Lincoln Park Zoo’s newborn Eastern black rhinoceros calf thrilled zoo guests as he took his first steps outside at the Harris Family Foundation Black Rhinoceros Exhibit.
A little timid at first, the calf quickly followed his mom’s lead and trotted around the yard, occasionally stopping to explore the new sights and scents. Since his birth on August 26, the 200-pound calf and new mom Kapuki (8) have been bonding behind the scenes at Regenstein African Journey.
It was a big day all around for the little calf, as the public also learned his name for the first time – King.
“King the calf is named for King Harris, a long-standing and generous supporter of Lincoln Park Zoo with his wife, Caryn, who sits on our Board of Trustees,” said Lincoln Park Zoo President and CEO Kevin Bell. “The Harris family’s support of the 2008 renovation and expansion of our rhino habitat made it possible for us to bring in an additional rhino and breed the species.”
Young King is certainly animal royalty. Eastern black rhinos are critically endangered in their native Africa due largely to poaching. The latest estimates place the number of wild rhinos at only around 5,000.
“Breeding programs at zoos are of crucial importance to the survival of these remarkable animals, particularly as the numbers in the wild continue to dwindle,” said Lincoln Park Zoo Curator of Mammals Mark Kamhout. “King will serve as an excellent ambassador for his species.”

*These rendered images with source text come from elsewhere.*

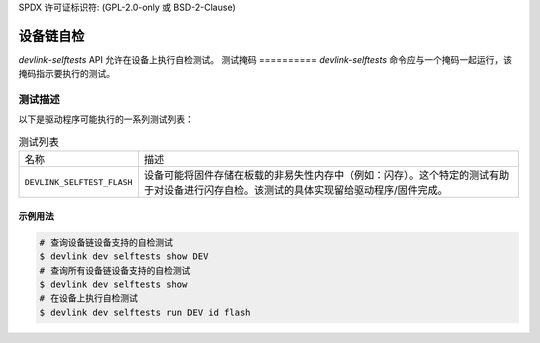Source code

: SPDX 许可证标识符: (GPL-2.0-only 或 BSD-2-Clause)

=================
设备链自检
=================

`devlink-selftests` API 允许在设备上执行自检测试。
测试掩码
==========
`devlink-selftests` 命令应与一个掩码一起运行，该掩码指示要执行的测试。

测试描述
=================
以下是驱动程序可能执行的一系列测试列表：

.. list-table:: 测试列表
   :widths: 5 90

   * - 名称
     - 描述
   * - ``DEVLINK_SELFTEST_FLASH``
     - 设备可能将固件存储在板载的非易失性内存中（例如：闪存）。这个特定的测试有助于对设备进行闪存自检。该测试的具体实现留给驱动程序/固件完成。

示例用法
-------------

.. code:: shell

    # 查询设备链设备支持的自检测试
    $ devlink dev selftests show DEV
    # 查询所有设备链设备支持的自检测试
    $ devlink dev selftests show
    # 在设备上执行自检测试
    $ devlink dev selftests run DEV id flash
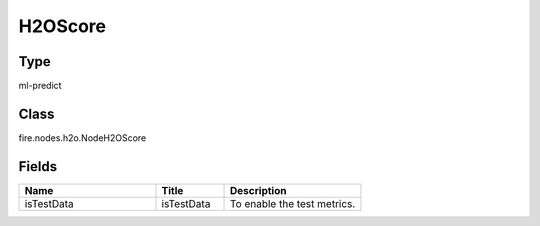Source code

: H2OScore
=========== 



Type
--------- 

ml-predict

Class
--------- 

fire.nodes.h2o.NodeH2OScore

Fields
--------- 

.. list-table::
      :widths: 10 5 10
      :header-rows: 1

      * - Name
        - Title
        - Description
      * - isTestData
        - isTestData
        - To enable the test metrics.




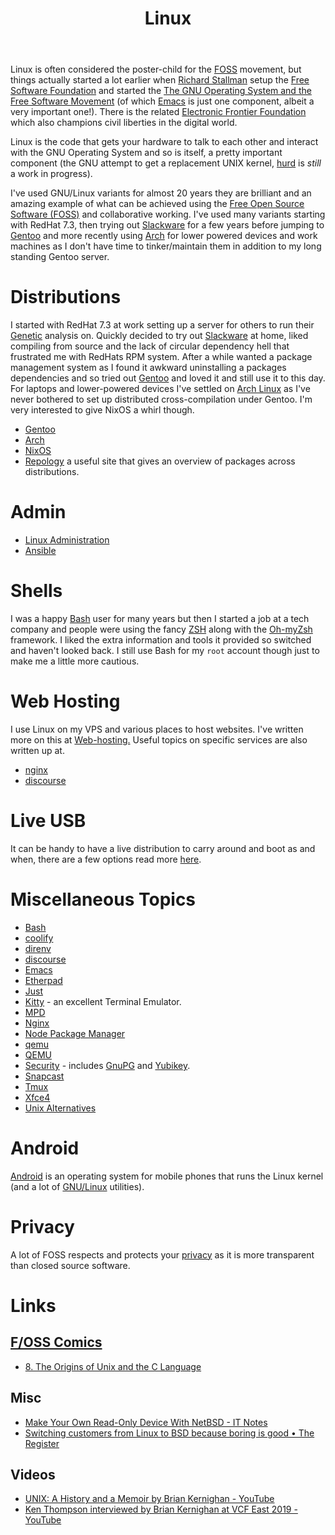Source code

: :PROPERTIES:
:ID:       0e6300c6-7025-4f45-820d-4d9da82b41a6
:mtime:    20250831233329 20250528080159 20250526201922 20250524095641 20250322220520 20250314221237 20250129091643 20250126124211 20250118215315 20241014185041 20241009203940 20240910211009 20240418114040 20240304160438 20240302204630 20240121200503 20240121115714 20240107103825 20231219213305 20231126221347 20231121204845 20231120130321 20231015172332 20231005133759 20230926220759 20230917083604 20230905212306 20230724174038
:ctime:    20230724174038
:END:
#+TITLE: Linux
#+FILETAGS: :linux:computing:foss:opensource:

Linux is often considered the poster-child for the [[id:f277da12-5d6d-46e3-a49c-7bda9254d469][FOSS]] movement, but things actually started a lot earlier when [[id:0e3e2e06-d587-404e-ab7b-21837a60118a][Richard
Stallman]] setup the [[id:8b1e2298-ee48-43d3-a00b-94bb68413927][Free Software Foundation]] and started the [[https://www.gnu.org/][The GNU Operating System and the Free Software
Movement]] (of which [[id:754f25a5-3429-4504-8a17-4efea1568eba][Emacs]] is just one component, albeit a very important one!). There is the related  [[https://www.eff.org/][Electronic Frontier
Foundation]]  which also champions civil liberties in the digital world.

Linux is the code that gets your hardware to talk to each other and interact with the GNU Operating System and so is
itself, a pretty important component (the GNU attempt to get a replacement UNIX kernel, [[https://www.gnu.org/software/hurd/][hurd]] is /still/ a work in
progress).

I've used GNU/Linux variants for almost 20 years they are brilliant and an amazing example of what can be achieved using
the [[id:f277da12-5d6d-46e3-a49c-7bda9254d469][Free Open Source Software (FOSS)]] and collaborative working. I've used many variants starting with RedHat 7.3, then
trying out [[https://slackware.com][Slackware]] for a few years before jumping to [[https://www.gentoo.org][Gentoo]] and more recently using [[https://archlinux.org][Arch]] for lower powered devices and
work machines as I don't have time to tinker/maintain them in addition to my long standing Gentoo server.


* Distributions

I started with RedHat 7.3 at work setting up a server for others to run their [[id:9aa32f65-144f-4c52-aab6-afebd17c1e5b][Genetic]] analysis on. Quickly decided to
try out [[http://www.slackware.com/][Slackware]] at home, liked compiling from source and the lack of circular dependency hell that frustrated me with
RedHats RPM system.  After a while wanted a package management system as I found it awkward uninstalling a packages
dependencies and so tried out [[id:44b32b4e-1bef-49eb-b53c-86d9129cb29a][Gentoo]] and loved it and still use it to this day. For laptops and lower-powered devices
I've settled on [[id:a53fa3c5-f091-4715-a1a4-a94071407abf][Arch Linux]] as I've never bothered to set up distributed cross-compilation under Gentoo. I'm very
interested to give NixOS a whirl though.

+ [[id:44b32b4e-1bef-49eb-b53c-86d9129cb29a][Gentoo]]
+ [[id:a53fa3c5-f091-4715-a1a4-a94071407abf][Arch]]
+ [[id:69291a6b-c253-44bc-ad9d-8d899bb90529][NixOS]]
+ [[https://repology.org/][Repology]] a useful site that gives an overview of packages across distributions.

* Admin

+ [[id:e1ef1f56-6f9b-4512-ba34-79bd6448839c][Linux Administration]]
+ [[id:191117d7-b413-4409-84b5-0183599d9f4e][Ansible]]


* Shells

I was a happy [[id:9c6257dc-cbef-4291-8369-b3dc6c173cf2][Bash]] user for many years but then I started a job at a tech company and people were using the fancy [[id:a1b78518-31e8-4fd3-a36f-d8f152832138][ZSH]]
along with the [[https://ohmyz.sh/][Oh-myZsh]] framework. I liked the extra information and tools it provided so switched and haven't looked
back. I still use Bash for my ~root~ account though just to make me a little more cautious.

* Web Hosting

I use Linux on my VPS and various places to host websites. I've written more on this at [[id:e1dcf5fc-2125-455d-b800-d3f1b318c8c9][Web-hosting.]] Useful topics on
specific services are also written up at.

+ [[id:3774439d-af75-453e-b3e9-9d578b6bec46][nginx]]
+ [[id:13de4e0e-4c14-48c8-897e-42862be8cfc1][discourse]]


* Live USB
:PROPERTIES:
:mtime:    20250526201922 20250322220520 20240107103841
:ctime:    20240107103841
:END:

It can be handy to have a live distribution to carry around and boot as and when, there are a few options read more
[[id:eaf15ed2-dd31-4b30-a6ce-4b47b6baed0f][here]].


* Miscellaneous Topics
:PROPERTIES:
:ID:       f67cfdbc-32de-4a45-8e04-72d94c11ddd8
:mtime:    20250528080159 20250314221237 20250129091643 20250118215315 20240304160438 20240302204630 20240107103825
:ctime:    20240107103825
:END:

+ [[id:9c6257dc-cbef-4291-8369-b3dc6c173cf2][Bash]]
+ [[id:20a2e57f-b3bf-441a-87f5-e4a5c162eb71][coolify]]
+ [[id:a4af96d2-f895-4a68-9419-d482d2850f4d][direnv]]
+ [[id:13de4e0e-4c14-48c8-897e-42862be8cfc1][discourse]]
+ [[id:754f25a5-3429-4504-8a17-4efea1568eba][Emacs]]
+ [[id:5d906b68-22c8-4169-8b0d-d3f3a02d2faa][Etherpad]]
+ [[id:08b71419-a3fc-4c7e-8fb6-75f613e41315][Just]]
+ [[id:d0998286-1c36-47d7-943d-6b5f641a9e4d][Kitty]] - an excellent Terminal Emulator.
+ [[id:83df78ca-e349-418f-ab71-b7735c16d027][MPD]]
+ [[id:3774439d-af75-453e-b3e9-9d578b6bec46][Nginx]]
+ [[id:0539fa9c-fc0e-4cb8-a3f4-eee46899240a][Node Package Manager]]
+ [[id:76578fdf-d00f-4eb6-ad74-13bb08fc5d65][qemu]]
+ [[id:fab2461a-c95a-47e3-9e5d-64af083c92e0][QEMU]]
+ [[id:d1ce8192-41ce-4073-9fe8-654fd17fdadb][Security]] - includes [[id:ce08bd82-0146-49cb-8a64-048ffe7210f2][GnuPG]] and [[id:1f44c0fe-5b1c-4a02-a623-18c4eebbc851][Yubikey]].
+ [[id:7c341a0b-a59b-403e-a574-061d326c4c50][Snapcast]]
+ [[id:b9f12c22-08db-46c1-a4fa-5ab9ee1a734c][Tmux]]
+ [[id:63fa9747-24ef-40e2-a2ed-d6bd4133374f][Xfce4]]
+ [[id:58938b15-84c8-48dc-8b7e-64e54f1d5c42][Unix Alternatives]]

* Android

[[id:2c46e54a-d704-4e7e-bca3-d8c3e042ab43][Android]] is an operating system for mobile phones that runs the Linux kernel (and a lot of [[id:88fc1e91-d928-485e-83b4-1991663fa267][GNU/Linux]] utilities).

* Privacy

A lot of FOSS respects and protects your [[id:b5000932-0fec-4353-acc4-0cb02127c9ac][privacy]] as it is more transparent than closed source software.

* Links

** [[https://fosscomics.com/][F/OSS Comics]]

+ [[https://fosscomics.com/8.%20The%20Origins%20of%20Unix%20and%20the%20C%20Language/][8. The Origins of Unix and the C Language]]

** Misc

+ [[https://it-notes.dragas.net/2024/09/10/make-your-own-readonly-device-with-netbsd/][Make Your Own Read-Only Device With NetBSD - IT Notes]]
+ [[https://www.theregister.com/2024/10/08/switching_from_linux_to_bsd/][Switching customers from Linux to BSD because boring is good • The Register]]

** Videos

+ [[https://www.youtube.com/watch?v=WEb_YL1K1Qg][UNIX: A History and a Memoir by Brian Kernighan - YouTube]]
+ [[https://www.youtube.com/watch?v=EY6q5dv_B-o][Ken Thompson interviewed by Brian Kernighan at VCF East 2019 - YouTube]]

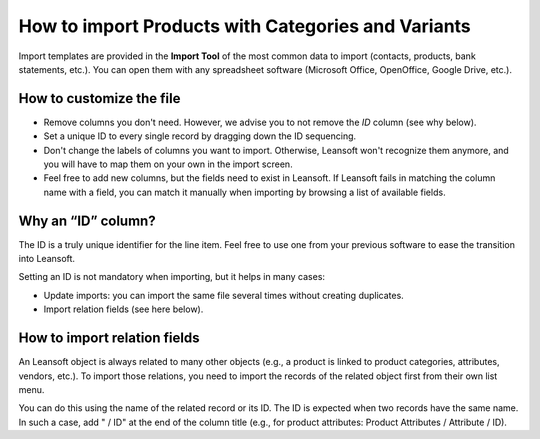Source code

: ===================================================
How to import Products with Categories and Variants
===================================================

Import templates are provided in the **Import Tool** of the most common data to
import (contacts, products, bank statements, etc.).
You can open them with any spreadsheet software (Microsoft Office,
OpenOffice, Google Drive, etc.).

How to customize the file
=========================

* Remove columns you don't need. However, we advise you to not remove the *ID* column (see
  why below).
* Set a unique ID to every single record by dragging down the ID sequencing.
* Don't change the labels of columns you want to import. Otherwise, Leansoft won't recognize
  them anymore, and you will have to map them on your own in the import screen.
* Feel free to add new columns, but the fields need to exist in Leansoft. If Leansoft fails
  in matching the column name with a field, you can match it manually when importing
  by browsing a list of available fields.


Why an “ID” column?
===================

The ID is a truly unique identifier for the line item. Feel free to use one from your
previous software to ease the transition into Leansoft.

Setting an ID is not mandatory when importing, but it helps in many cases:

* Update imports: you can import the same file several times without creating duplicates.
* Import relation fields (see here below).

How to import relation fields
=============================

An Leansoft object is always related to many other objects (e.g., a product is linked
to product categories, attributes, vendors, etc.). To import those relations, you need to
import the records of the related object first from their own list menu.

You can do this using the name of the related record or its ID. The ID is expected when
two records have the same name. In such a case, add " / ID" at the end of the column title
(e.g., for product attributes: Product Attributes / Attribute / ID).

Lincoln Park Zoo is dedicated to rhino conservation and has been housing critically endangered black rhinos since 1982. It is currently home to three adult rhinos, including King’s dad, 27-year-old Maku. In addition to working closely with the Rhinoceros Species Survival Plan (SSP), a cooperative breeding and management strategy overseen by the Association of Zoos and Aquariums (AZA), Lincoln Park Zoo supports rhinos through field work in their native South Africa. The information zoo scientists gather on rhino hormone levels, parasites, and sleep patterns increases global understanding of how to manage and conserve the species.